→ What this task involves: From the data, return each line holding the word "round".

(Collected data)
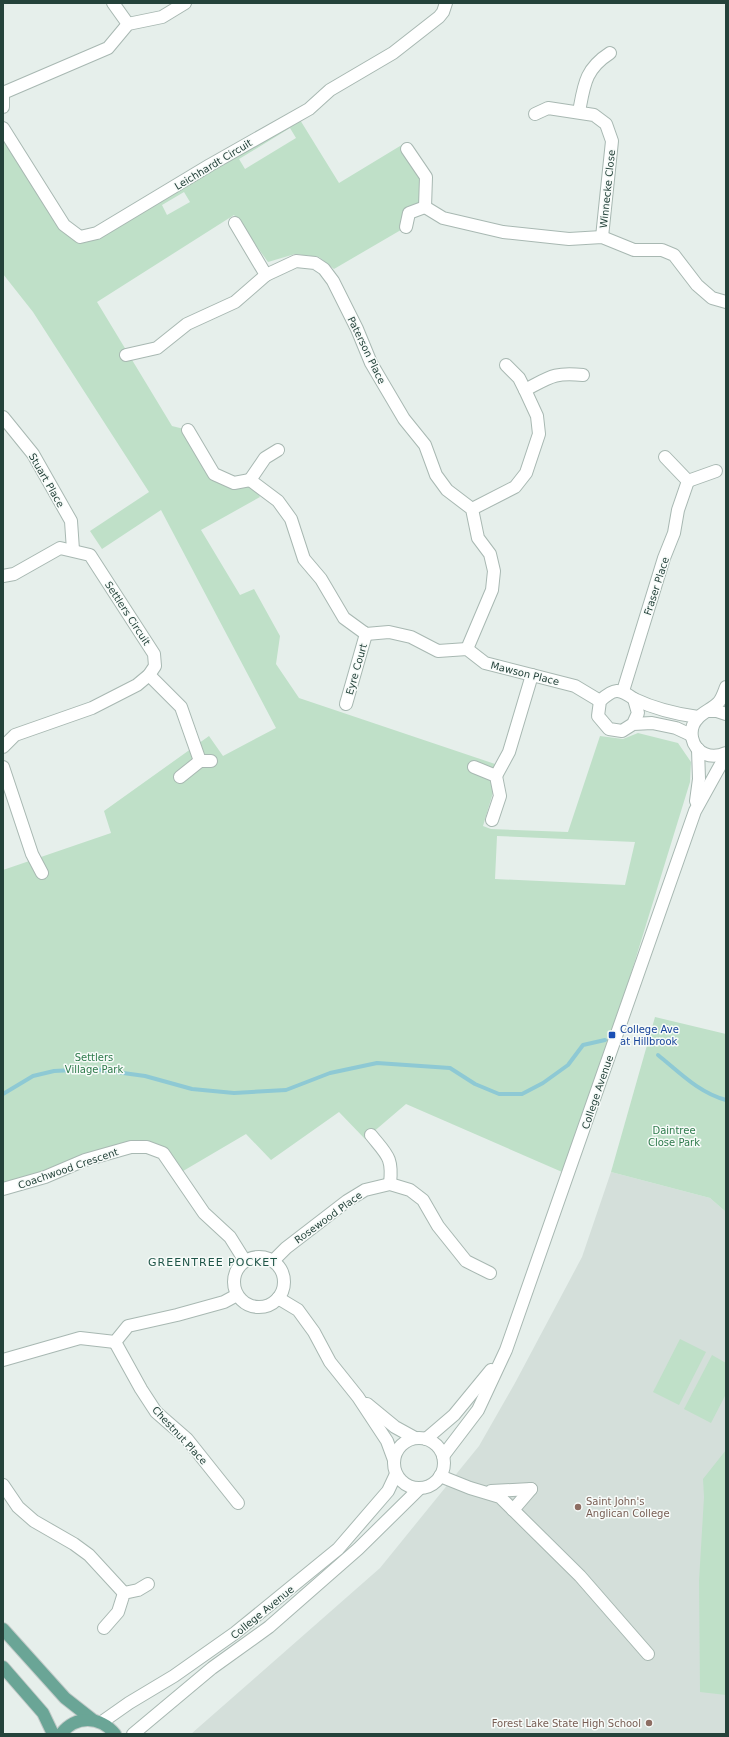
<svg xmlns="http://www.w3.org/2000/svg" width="729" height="1737" font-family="'DejaVu Sans',sans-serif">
	<rect width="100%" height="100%" fill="#e6efeb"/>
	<path fill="#d4dfda" d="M 611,1172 L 710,1198 L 726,1212 L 726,1734 L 191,1734 L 380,1568 L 479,1446 L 515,1383 L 582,1257 Z"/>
	<g fill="#bfe0c8" fill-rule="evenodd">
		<path d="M 297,115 L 339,183 L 405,143 L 407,149 L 426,177 L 425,207 L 409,213 L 406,227 L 334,269 L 319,257 L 295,254 L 268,262 L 234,215 L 97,302 L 172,426 L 188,430 L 214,474 L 250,480 L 260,497 L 201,530 L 240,595 L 254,589 L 280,636 L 276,664 L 299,698 L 501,766 L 483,826 L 491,829 L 568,832 L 600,736 L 623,739 L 638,733 L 678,743 L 691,762 L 690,782 L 569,1175 L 406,1104 L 365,1139 L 339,1112 L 271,1160 L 246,1134 L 178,1174 L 147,1147 L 3,1189 L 3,870 L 111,833 L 104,811 L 209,736 L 223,756 L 276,728 L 161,510 L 102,549 L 90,531 L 149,492 L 33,312 L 3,274 L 3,128 L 64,225 L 80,237 ZM 290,128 L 296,138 L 245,169 L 239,159 ZM 184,192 L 190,202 L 167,215 L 162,205 ZM 497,836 L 635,842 L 625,885 L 495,879 Z"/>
		<path d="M 655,1017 L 726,1034 L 726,1212 L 710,1198 L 611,1172 Z"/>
		<path d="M 680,1339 L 706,1352 L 679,1405 L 653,1392 Z"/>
		<path d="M 712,1355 L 726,1363 L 726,1394 L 711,1423 L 684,1409 Z"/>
		<path d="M 726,1450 L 726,1695 L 700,1692 L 699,1581 L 704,1497 L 703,1479 Z"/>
	</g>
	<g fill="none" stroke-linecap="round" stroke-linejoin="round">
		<g stroke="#8ec9d4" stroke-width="4">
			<path d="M 658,1055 C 679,1072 699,1093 726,1100"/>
			<path d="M 3,1094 L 33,1076 L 54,1071 L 94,1069 L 145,1076 L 192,1089 L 234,1093 L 286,1090 L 330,1073 L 377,1063 L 450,1068 L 475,1084 L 499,1094 L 522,1094 L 543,1083 L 568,1065 L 583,1045 L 605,1040"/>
		</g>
		<g stroke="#a8b8b2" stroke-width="14">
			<g id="minor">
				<path d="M 113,3 L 128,24"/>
				<path d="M 3,93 L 108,48 L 128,24 L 162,17 L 185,3"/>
				<path d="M 3,96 L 3,107"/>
				<path d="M 579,112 C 584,85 585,69 610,53"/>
				<path d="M 535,114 L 548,108 L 594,115 L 606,124 L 612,141 L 602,237"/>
				<path d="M 3,128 L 64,225 L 80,237 L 97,233 L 210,165 L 309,109 L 330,90 L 393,53 L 439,17 L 443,12 L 446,3"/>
				<path d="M 407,149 L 426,177 L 425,207"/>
				<path d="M 425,207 L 443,218 L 503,232 L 569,239 L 602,237 L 634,250 L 662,250 L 674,255 L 697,285 L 712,298 L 726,302"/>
				<path d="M 235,223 L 266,275"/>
				<path d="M 406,227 L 409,213 L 425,207"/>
				<path d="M 126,355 L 157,348 L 187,324 L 235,302 L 266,275 L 296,261 L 315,263 L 324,269 L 333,281 L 357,329 L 371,363 L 404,419 L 425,445 L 436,475 L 447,490 L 472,509 L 478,538 L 490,554 L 494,571 L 492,590 L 467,649"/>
				<path d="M 525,390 C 550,377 554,372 583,375"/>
				<path d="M 3,417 L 33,454 L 71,521 L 73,550"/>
				<path d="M 188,430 L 214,474 L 234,483 L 250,480"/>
				<path d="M 278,450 L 265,458 L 250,480 L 278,501 L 291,519 L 304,559 L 321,579 L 344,618 L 366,634 L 389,632 L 411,637 L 438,651 L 467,649 L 485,663 L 575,686 L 600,701"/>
				<path d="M 665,457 L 688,481 L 716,471"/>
				<path d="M 472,509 L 515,487 L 526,473 L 539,434 L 537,416 L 525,390 L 519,378 L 506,365"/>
				<path d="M 3,576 L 14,574 L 60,548 L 90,555 L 154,654 L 155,666 L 149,675 L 137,685 L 92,708 L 15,735 L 3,747"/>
				<path d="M 149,675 L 181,707 L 200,761"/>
				<path d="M 726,687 C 724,692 722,699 718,703 C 712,709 703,712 698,718 C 687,729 691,748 705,754 C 712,757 719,756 726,753"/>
				<path d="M 623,691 L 664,558 L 674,533 L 678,510 L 688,481"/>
				<path d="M 634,699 C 655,709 676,714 698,717"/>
				<path d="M 346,704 L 366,634"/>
				<path d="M 709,711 L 717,711 L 726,714"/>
				<path d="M 633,724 L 638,713 L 634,699 C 619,688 614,688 600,701 L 598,716 L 609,729 L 622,731 L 633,724 L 652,723 L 676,728 L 691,735"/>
				<path d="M 3,767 L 32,854 L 42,873"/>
				<path d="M 474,767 L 496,776 L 500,796 L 492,820"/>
				<path d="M 496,776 L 509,752 L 532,675"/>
				<path d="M 180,777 L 200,761 L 211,761"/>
				<path d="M 696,801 L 699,779 L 698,749"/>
				<path d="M 371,1135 C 387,1155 393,1157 390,1184"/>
				<path d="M 3,1189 L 45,1177 L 85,1160 L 131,1147 L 147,1147 L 163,1153 L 204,1213 L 230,1237 L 245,1261"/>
				<circle cx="259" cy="1282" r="25"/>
				<path d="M 273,1261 L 286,1248 L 347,1201 L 365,1190 L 390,1184 L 410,1190 L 423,1200 L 438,1226 L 466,1261 L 490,1273"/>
				<path d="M 278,1298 L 298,1310 L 314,1332 L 330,1362 L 358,1397 L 387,1441 L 394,1460"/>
				<path d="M 115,1342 L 141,1389 L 156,1412 L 187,1439 L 238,1503"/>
				<path d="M 3,1360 L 80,1338 L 115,1342 L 128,1326 L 177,1315 L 224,1302 L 237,1295"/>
				<path d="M 367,1404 L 395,1427 L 415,1438"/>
				<circle cx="419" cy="1463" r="25"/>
				<path d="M 426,1439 L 454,1415 L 491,1370"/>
				<path d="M 443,1456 L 478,1410 L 506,1350 L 695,811 L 726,755"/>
				<path d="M 440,1476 L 470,1488 L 500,1497 L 580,1576 L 648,1654"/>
				<path d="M 3,1485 L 18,1507 L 34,1521 L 74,1544 L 89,1555 L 124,1593"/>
				<path d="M 491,1491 L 531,1489"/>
				<path d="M 513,1510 L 531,1489"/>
				<path d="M 104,1628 L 118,1612 L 124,1593 L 138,1590 L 148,1584"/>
				<path d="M 102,1722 L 129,1703 L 174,1676 L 235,1633 L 338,1549 L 388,1491 L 396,1474"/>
				<path d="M 133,1734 L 212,1668 L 269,1627 L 358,1549 L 420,1488"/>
			</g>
		</g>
		<g stroke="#c2cac8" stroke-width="14">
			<g id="major">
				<path d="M 3,1629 L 65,1698 L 93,1720"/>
				<path d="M 3,1667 L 43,1713 L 53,1734"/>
				<path d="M 61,1734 C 76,1715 100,1716 115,1734"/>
			</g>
		</g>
		<use href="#minor" stroke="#fff" stroke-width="12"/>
		<use href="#major" stroke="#6aa596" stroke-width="12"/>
	</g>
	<rect fill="#1a4fb4" stroke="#f7fbf9" stroke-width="1.5" x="608" y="1031" width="8" height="8" rx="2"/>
	<g fill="#8d6e63" stroke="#f7fbf9" stroke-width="1.5">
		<circle cx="578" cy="1507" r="4"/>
		<circle cx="649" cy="1723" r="4"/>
	</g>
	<g text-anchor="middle" stroke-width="3" stroke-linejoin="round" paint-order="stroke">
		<g font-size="10" fill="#24423a" stroke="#f7fbf9">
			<text transform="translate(213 164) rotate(-31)" y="4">Leichhardt Circuit</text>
			<text transform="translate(607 189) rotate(-84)" y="4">Winnecke Close</text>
			<text transform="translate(367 350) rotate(64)" y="4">Paterson Place</text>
			<text transform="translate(47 480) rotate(60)" y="4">Stuart Place</text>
			<text transform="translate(656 586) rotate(-72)" y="4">Fraser Place</text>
			<text transform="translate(128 613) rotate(57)" y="4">Settlers Circuit</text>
			<text transform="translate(356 669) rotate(-74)" y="4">Eyre Court</text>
			<text transform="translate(525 673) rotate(14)" y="4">Mawson Place</text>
			<text transform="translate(597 1092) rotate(-71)" y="4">College Avenue</text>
			<text transform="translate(68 1168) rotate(-19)" y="4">Coachwood Crescent</text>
			<text transform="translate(328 1217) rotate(-36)" y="4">Rosewood Place</text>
			<text transform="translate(180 1435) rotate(47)" y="4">Chestnut Place</text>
			<text transform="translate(262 1612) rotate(-39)" y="4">College Avenue</text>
		</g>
		<g font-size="10" fill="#164399" stroke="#f7fbf9" text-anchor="start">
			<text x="620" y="1033">College Ave<tspan x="620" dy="12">at Hillbrook</tspan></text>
		</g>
		<g font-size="10" fill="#2d7a4b" stroke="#f7fbf9">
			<text x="94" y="1061">Settlers<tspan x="94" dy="12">Village Park</tspan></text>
			<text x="674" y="1134">Daintree<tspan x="674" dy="12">Close Park</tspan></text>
		</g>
		<g font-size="10" fill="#785e54" stroke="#f7fbf9" text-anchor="start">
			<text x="586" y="1505">Saint John's<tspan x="586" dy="12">Anglican College</tspan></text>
			<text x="641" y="1727" text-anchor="end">Forest Lake State High School</text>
		</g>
		<g font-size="11" letter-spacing="1" fill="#1f5548" stroke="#f7fbf9">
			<text x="213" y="1266">GREENTREE POCKET</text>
		</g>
	</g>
	<rect width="729" height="1737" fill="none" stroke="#24423a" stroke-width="8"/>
</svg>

→ Written response:
	<g fill="none" stroke-linecap="round" stroke-linejoin="round">
	<g text-anchor="middle" stroke-width="3" stroke-linejoin="round" paint-order="stroke">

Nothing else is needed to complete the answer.